The 1,200-page work – considered the most authoritative account of a tragedy China’s Communist leaders still attempt to conceal – meticulously documents the horrific toll of the 1958-1961 famine in which the author estimates at least 36 million lives were lost, including that of his own father.
Announcing its decision to honour Yang last year, Harvard said it hoped to recognise courageous and dedicated journalists who were battling to “document the dark and difficult struggles of humankind”.
However, the Guardian understands that Xinhua, the state-run news agency for which Yang worked, has forbidden the 75-year-old author from travelling to the US to collect the award.

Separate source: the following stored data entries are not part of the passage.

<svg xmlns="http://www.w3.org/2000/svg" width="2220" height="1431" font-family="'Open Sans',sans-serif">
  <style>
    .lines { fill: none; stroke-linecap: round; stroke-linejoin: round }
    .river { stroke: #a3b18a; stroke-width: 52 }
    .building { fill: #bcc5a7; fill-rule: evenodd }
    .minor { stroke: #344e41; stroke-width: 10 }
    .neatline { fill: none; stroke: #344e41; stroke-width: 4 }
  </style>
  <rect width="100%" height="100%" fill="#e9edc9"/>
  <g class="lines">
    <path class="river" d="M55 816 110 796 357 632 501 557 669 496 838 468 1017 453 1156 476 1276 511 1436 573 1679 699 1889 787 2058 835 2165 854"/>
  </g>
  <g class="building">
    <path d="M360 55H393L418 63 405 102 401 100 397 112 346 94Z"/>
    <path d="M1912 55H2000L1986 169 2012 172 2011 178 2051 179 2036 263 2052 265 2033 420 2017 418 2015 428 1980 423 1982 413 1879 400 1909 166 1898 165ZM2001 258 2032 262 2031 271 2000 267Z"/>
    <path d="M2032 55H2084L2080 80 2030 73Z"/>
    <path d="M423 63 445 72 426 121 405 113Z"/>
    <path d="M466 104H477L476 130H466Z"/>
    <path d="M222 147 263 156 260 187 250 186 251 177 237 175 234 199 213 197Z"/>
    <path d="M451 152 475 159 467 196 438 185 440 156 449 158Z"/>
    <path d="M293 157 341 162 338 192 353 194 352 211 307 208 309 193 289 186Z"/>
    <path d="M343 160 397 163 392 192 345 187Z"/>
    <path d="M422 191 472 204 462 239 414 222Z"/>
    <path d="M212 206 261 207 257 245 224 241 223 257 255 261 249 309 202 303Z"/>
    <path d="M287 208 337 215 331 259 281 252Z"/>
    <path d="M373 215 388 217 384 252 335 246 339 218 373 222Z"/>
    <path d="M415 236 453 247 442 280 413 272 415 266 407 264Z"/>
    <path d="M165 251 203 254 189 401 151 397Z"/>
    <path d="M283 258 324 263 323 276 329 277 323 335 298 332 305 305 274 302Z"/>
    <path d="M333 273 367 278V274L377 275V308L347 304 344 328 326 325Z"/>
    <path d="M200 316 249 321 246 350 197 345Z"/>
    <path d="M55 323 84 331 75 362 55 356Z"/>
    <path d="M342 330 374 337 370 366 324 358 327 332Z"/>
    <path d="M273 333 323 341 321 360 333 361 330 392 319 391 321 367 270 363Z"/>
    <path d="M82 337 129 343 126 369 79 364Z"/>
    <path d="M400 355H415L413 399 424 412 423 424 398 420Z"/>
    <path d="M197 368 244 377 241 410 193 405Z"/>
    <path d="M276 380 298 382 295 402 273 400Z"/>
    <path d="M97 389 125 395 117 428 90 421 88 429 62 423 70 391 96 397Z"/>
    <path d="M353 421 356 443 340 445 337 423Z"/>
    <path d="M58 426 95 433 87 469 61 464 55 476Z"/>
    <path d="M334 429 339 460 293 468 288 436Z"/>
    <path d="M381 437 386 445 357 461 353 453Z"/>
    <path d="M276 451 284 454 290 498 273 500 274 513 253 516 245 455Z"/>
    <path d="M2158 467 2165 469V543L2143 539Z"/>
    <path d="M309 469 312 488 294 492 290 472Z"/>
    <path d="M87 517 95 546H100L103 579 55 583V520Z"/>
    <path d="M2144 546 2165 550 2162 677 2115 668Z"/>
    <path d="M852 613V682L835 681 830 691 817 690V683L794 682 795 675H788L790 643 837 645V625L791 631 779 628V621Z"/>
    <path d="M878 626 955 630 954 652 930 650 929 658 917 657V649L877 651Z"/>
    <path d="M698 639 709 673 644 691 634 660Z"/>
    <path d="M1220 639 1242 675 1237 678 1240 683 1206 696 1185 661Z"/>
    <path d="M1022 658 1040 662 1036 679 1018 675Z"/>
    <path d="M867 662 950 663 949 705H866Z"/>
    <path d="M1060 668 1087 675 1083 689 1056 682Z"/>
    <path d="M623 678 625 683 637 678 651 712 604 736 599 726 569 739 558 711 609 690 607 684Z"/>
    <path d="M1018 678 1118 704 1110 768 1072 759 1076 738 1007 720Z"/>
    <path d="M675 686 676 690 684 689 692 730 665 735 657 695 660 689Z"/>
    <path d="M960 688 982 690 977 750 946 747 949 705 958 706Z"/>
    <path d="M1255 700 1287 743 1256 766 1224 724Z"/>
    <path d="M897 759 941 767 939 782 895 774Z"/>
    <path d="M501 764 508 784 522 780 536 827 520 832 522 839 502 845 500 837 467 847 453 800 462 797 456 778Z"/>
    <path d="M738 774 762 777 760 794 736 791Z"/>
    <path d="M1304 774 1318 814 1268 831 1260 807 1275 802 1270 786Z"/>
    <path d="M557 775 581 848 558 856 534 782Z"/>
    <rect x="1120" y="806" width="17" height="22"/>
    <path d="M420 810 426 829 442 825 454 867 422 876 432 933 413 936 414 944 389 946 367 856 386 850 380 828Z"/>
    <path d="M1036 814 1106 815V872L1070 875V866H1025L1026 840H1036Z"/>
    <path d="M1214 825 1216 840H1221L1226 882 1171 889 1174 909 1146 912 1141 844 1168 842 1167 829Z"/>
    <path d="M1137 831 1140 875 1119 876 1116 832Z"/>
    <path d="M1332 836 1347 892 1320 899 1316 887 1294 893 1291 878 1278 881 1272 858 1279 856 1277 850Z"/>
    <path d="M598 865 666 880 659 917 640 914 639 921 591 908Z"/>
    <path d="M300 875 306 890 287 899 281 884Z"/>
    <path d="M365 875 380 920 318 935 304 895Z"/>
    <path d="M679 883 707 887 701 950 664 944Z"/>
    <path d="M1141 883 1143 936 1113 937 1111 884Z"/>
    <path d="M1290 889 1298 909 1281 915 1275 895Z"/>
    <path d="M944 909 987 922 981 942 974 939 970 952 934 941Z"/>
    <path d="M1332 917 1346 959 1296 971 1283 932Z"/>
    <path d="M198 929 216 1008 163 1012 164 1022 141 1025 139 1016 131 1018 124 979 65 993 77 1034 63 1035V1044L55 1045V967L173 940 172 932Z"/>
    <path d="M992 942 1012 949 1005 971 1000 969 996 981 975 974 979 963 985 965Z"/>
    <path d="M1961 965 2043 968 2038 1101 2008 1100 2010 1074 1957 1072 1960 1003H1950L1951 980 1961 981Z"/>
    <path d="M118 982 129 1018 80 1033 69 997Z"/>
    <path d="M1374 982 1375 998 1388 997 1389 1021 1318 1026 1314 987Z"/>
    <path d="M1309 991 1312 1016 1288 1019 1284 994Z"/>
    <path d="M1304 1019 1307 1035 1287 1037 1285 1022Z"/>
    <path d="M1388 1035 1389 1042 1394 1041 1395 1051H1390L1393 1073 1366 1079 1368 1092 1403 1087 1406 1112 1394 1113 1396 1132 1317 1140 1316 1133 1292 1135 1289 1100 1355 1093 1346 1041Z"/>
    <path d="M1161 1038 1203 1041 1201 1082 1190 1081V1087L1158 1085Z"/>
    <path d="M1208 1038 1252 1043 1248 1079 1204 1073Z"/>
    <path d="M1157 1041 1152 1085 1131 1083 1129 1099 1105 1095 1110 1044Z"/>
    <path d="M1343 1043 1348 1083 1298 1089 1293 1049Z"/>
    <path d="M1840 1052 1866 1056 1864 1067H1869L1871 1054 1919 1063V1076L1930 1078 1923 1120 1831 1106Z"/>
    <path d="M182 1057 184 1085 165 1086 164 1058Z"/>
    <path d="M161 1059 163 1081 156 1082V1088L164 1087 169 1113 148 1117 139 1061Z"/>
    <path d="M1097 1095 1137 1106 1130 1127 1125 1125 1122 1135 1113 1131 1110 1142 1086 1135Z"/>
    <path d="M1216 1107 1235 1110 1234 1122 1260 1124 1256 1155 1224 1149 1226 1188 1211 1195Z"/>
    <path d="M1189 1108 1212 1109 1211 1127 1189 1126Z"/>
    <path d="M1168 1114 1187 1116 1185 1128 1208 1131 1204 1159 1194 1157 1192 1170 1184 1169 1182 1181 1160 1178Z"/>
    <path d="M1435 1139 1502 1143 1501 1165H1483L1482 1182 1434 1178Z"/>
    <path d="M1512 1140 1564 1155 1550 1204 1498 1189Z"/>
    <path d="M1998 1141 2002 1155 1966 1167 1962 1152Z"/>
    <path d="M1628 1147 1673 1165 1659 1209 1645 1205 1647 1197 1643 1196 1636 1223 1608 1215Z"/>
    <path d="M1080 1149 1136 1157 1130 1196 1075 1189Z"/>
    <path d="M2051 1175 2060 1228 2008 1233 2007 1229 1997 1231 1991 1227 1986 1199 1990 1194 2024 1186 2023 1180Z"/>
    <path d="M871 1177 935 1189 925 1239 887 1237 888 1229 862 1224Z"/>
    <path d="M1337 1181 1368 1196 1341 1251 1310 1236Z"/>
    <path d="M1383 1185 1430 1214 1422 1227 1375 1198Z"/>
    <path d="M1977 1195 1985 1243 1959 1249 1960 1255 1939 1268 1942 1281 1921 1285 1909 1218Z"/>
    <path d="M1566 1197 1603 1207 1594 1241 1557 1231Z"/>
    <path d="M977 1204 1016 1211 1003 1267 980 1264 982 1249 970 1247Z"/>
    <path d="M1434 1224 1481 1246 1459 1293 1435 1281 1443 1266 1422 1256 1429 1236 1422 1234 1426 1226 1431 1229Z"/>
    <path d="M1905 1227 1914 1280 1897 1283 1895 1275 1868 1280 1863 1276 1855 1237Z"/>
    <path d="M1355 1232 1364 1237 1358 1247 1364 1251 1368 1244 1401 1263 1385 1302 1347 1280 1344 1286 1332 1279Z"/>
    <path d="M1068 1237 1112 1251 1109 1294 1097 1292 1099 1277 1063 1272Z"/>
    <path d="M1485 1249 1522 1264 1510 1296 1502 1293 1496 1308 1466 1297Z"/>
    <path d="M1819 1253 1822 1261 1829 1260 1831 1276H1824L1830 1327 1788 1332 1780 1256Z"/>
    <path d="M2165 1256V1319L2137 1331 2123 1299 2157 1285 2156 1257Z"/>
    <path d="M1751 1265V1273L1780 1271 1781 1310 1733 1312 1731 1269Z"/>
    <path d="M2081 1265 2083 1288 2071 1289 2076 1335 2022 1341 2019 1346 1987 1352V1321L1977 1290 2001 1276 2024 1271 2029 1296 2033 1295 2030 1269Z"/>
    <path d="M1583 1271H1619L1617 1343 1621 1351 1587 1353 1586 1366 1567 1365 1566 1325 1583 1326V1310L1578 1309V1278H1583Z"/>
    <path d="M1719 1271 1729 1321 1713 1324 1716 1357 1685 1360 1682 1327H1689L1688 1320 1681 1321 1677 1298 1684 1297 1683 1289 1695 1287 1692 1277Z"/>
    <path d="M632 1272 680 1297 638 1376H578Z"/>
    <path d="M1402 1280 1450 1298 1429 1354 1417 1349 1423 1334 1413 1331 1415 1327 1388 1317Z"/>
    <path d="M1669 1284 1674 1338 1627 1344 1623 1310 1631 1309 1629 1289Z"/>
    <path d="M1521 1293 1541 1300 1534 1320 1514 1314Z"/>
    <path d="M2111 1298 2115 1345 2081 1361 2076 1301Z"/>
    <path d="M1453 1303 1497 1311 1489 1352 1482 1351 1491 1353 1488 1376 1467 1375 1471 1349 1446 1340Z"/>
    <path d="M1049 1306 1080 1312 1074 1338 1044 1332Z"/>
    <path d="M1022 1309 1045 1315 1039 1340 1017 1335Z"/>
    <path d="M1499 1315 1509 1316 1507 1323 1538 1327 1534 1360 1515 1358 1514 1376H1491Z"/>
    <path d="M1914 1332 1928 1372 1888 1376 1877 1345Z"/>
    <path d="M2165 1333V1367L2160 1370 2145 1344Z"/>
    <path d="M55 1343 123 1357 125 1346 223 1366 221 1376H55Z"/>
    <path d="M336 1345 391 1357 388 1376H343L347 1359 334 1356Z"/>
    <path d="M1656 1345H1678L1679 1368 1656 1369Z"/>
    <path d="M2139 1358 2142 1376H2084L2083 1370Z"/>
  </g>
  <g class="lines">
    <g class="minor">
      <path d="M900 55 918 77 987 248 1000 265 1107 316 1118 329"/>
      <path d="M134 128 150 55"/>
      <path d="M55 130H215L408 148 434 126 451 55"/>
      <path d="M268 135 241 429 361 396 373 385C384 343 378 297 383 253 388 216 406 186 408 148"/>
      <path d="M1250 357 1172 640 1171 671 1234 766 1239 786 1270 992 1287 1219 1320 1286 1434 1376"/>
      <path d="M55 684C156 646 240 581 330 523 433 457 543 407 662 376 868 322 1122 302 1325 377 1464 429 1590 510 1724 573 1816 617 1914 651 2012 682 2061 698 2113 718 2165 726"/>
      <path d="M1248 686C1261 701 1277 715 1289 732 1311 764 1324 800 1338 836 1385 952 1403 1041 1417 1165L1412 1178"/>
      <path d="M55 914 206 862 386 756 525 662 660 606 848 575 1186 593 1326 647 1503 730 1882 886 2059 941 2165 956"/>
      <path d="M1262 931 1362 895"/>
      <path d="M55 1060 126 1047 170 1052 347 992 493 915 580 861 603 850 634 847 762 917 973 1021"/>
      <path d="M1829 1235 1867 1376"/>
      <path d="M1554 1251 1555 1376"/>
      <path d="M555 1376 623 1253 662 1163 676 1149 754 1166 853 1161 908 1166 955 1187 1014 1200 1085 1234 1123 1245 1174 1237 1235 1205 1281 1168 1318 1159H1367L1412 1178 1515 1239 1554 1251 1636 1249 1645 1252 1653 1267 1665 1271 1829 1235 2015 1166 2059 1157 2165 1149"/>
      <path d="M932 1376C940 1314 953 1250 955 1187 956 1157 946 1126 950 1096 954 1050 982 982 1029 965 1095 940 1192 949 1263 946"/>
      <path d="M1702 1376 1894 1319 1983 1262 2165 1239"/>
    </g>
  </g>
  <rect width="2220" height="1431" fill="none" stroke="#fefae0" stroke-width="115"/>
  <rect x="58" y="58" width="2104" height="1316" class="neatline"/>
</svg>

In a brief response to a faxed request for comment, a Xinhua spokesperson said: “[W]e never heard Mr Yang received an award, so we are not able to give you any response.”
In a statement, the co-chairs of the Lyons Award, Hamish Macdonald and Debra Adams Simmons, said: “We remain optimistic that Chinese journalist and author Yang Jisheng will be granted permission to travel to Harvard University on Thursday 10th March 2016 to accept the annual Louis M Lyons Award.
“We are following all necessary steps to enable Mr Yang to travel to Harvard in March. We have no formal indication of any problem and look forward to welcoming Mr Yang.”
Contacted by telephone on Monday, Yang, who lives in Beijing, declined to discuss the situation.
Yang Jisheng was born in the central province of Hubei in 1940, nine years before Chairman Mao’s communists seized power.
As a young man he was a committed member of the Communist party, which he joined in 1964. After graduating from Beijing’s elite Tsinghua University in 1966 he quickly secured a job at Xinhua where he worked until his retirement in 2001.
But Yang’s enthusiasm for the party faded as he journeyed across China on reporting trips and came to grasp the scale of the human tragedy Mao’s Great Leap Forward push for industrialisation had unleashed on his country.
“The chief culprit was Mao,” Yang later recalled in an interview.
In the early nineties, further disillusioned by the 1989 Tiananmen massacre, the journalist began secretly piecing together the famine’s hidden history as a way of remembering those who had died.
He roamed the country, surreptitiously building up an extensive body of first-hand interviews and documentary evidence about a disaster that has been described as China’s hidden Holocaust.